Nigel_Garvey · October 1, 2013, 11:22am

It was six and a half years ago. I don’t even remember writing the handler.

But I broadly agree with the statement the context in which it was written ” that is, with regard to a search of a randomly ordered list. In this case, a binary search has repeatedly to ascertain if a value exists in one of two subranges of the list and home in on it there if it does or home in on it in the other subrange if it doesn’t. At the lowest level, the ascertaining can only be done with linear searches of the tested subranges, so a hit result may as well be returned directly from one of these. It just so happens that the several range extractions, subrange re-extractions, and sometimes overlapping low-level linear searches involved in repetitions of the AppleScript ‘. is in items . thru . of .’ are statistically faster than a linear search of the list at the AppleScript level. Obviously the actual time difference in any one case depends on whereabouts in the list the value occurs.

However, when dealing with a list known to be ordered, the criterion for each subrange selection is simply whether the sought value is less than or greater than the value at the current index.
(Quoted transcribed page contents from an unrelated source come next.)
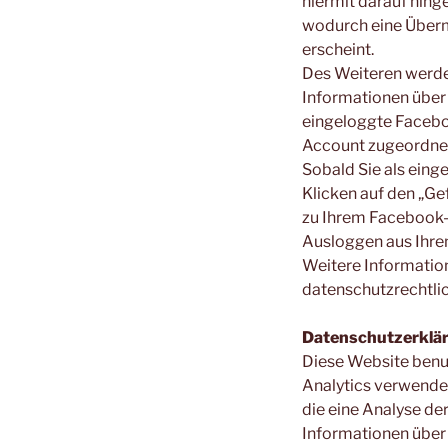
hiermit darauf hing
wodurch eine Übermi
erscheint.
Des Weiteren werde
Informationen über
eingeloggte Facebo
Account zugeordne
Sobald Sie als eing
Klicken auf den „Ge
zu Ihrem Facebook-A
Ausloggen aus Ihr
Weitere Informatio
datenschutzrechtl
Datenschutzerklär
Diese Website benut
Analytics verwendet
die eine Analyse de
Informationen über 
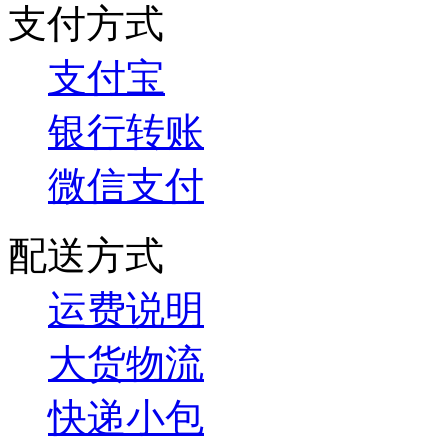
支付方式
支付宝
银行转账
微信支付
配送方式
运费说明
大货物流
快递小包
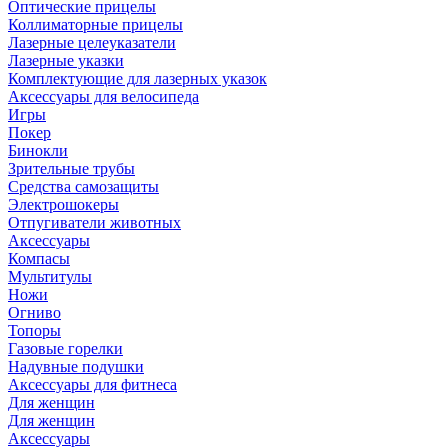
Оптические прицелы
Коллиматорные прицелы
Лазерные целеуказатели
Лазерные указки
Комплектующие для лазерных указок
Аксессуары для велосипеда
Игры
Покер
Бинокли
Зрительные трубы
Средства самозащиты
Электрошокеры
Отпугиватели животных
Аксессуары
Компасы
Мультитулы
Ножи
Огниво
Топоры
Газовые горелки
Надувные подушки
Аксессуары для фитнеса
Для женщин
Для женщин
Аксессуары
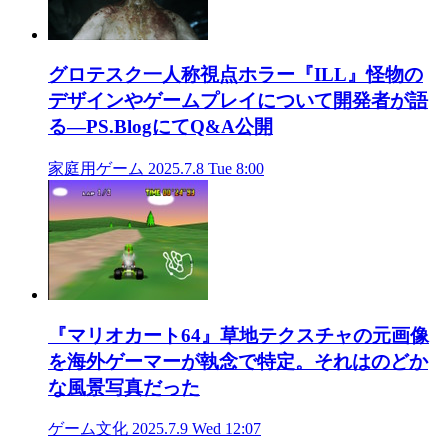
グロテスク一人称視点ホラー『ILL』怪物の
デザインやゲームプレイについて開発者が語
る―PS.BlogにてQ&A公開
家庭用ゲーム
2025.7.8 Tue 8:00
『マリオカート64』草地テクスチャの元画像
を海外ゲーマーが執念で特定。それはのどか
な風景写真だった
ゲーム文化
2025.7.9 Wed 12:07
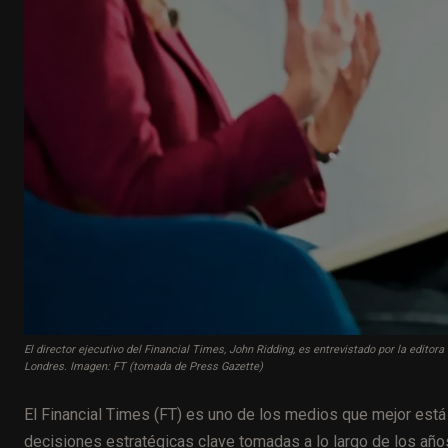
El director ejecutivo del Financial Times, John Ridding, es entrevistado por la editor
Londres. Imagen: FT (tomada de Press Gazette)
El Financial Times (FT) es uno de los medios que mejor está s
decisiones estratégicas clave tomadas a lo largo de los año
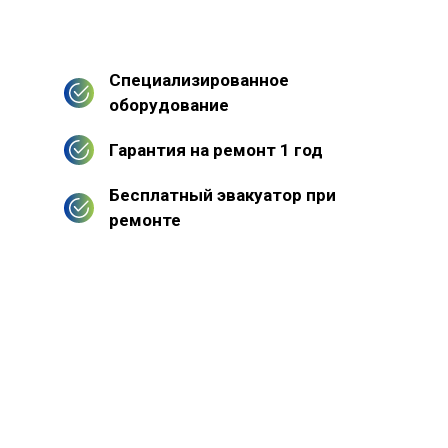
Специализированное
оборудование
Гарантия на ремонт 1 год
Бесплатный эвакуатор при
ремонте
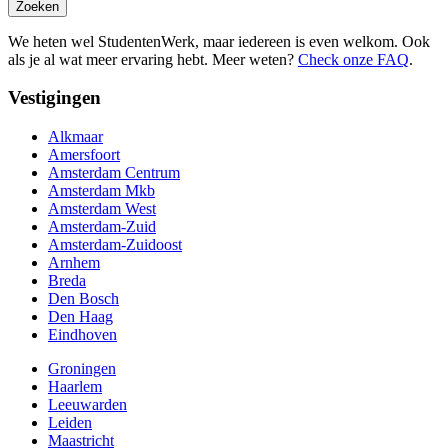
Zoeken
We heten wel StudentenWerk, maar iedereen is even welkom. Ook
als je al wat meer ervaring hebt. Meer weten?
Check onze FAQ
.
Vestigingen
Alkmaar
Amersfoort
Amsterdam Centrum
Amsterdam Mkb
Amsterdam West
Amsterdam-Zuid
Amsterdam-Zuidoost
Arnhem
Breda
Den Bosch
Den Haag
Eindhoven
Groningen
Haarlem
Leeuwarden
Leiden
Maastricht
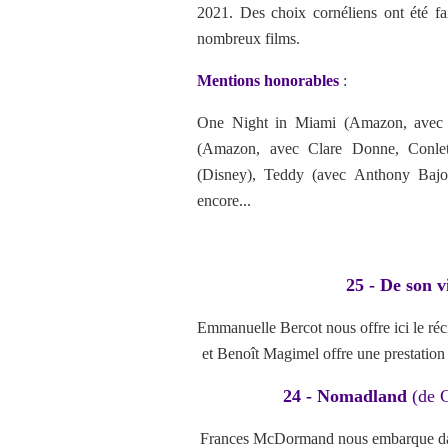
2021. Des choix cornéliens ont été fa
nombreux films.
Mentions honorables
:
One Night in Miami (Amazon, avec K
(Amazon, avec Clare Donne, Conleth
(Disney), Teddy (avec Anthony Bajon)
encore...
25 - De son 
Emmanuelle Bercot nous offre ici le ré
et Benoît Magimel offre une prestation
24 - Nomadland
(de 
Frances McDormand nous embarque dans 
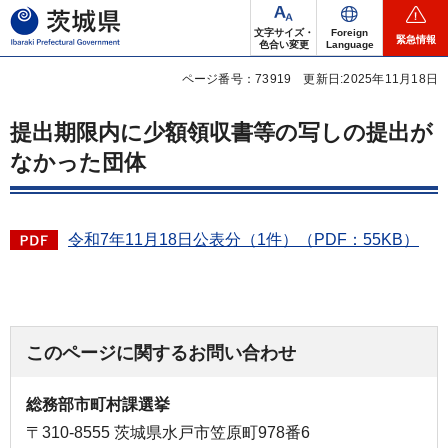
茨城県
文字サイズ・
Foreign
緊急情報
色合い変更
Language
ページ番号：73919
更新日:2025年11月18日
提出期限内に少額領収書等の写しの提出が
なかった団体
令和7年11月18日公表分（1件）（PDF：55KB）
このページに関するお問い合わせ
総務部市町村課選挙
〒310-8555 茨城県水戸市笠原町978番6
This kind of binary search, I agree, is possible and potentially effective in low-level languages. And by “low-level”, I’m thinking “assembler” rather than any intermediate language between this and AppleScript.

Shane_Stanley · October 1, 2013, 11:35am

Yes, I should have done you the courtesy of at least looking at the code :rolleyes: I saw “binary search” and assumed the classical binary search on sorted data.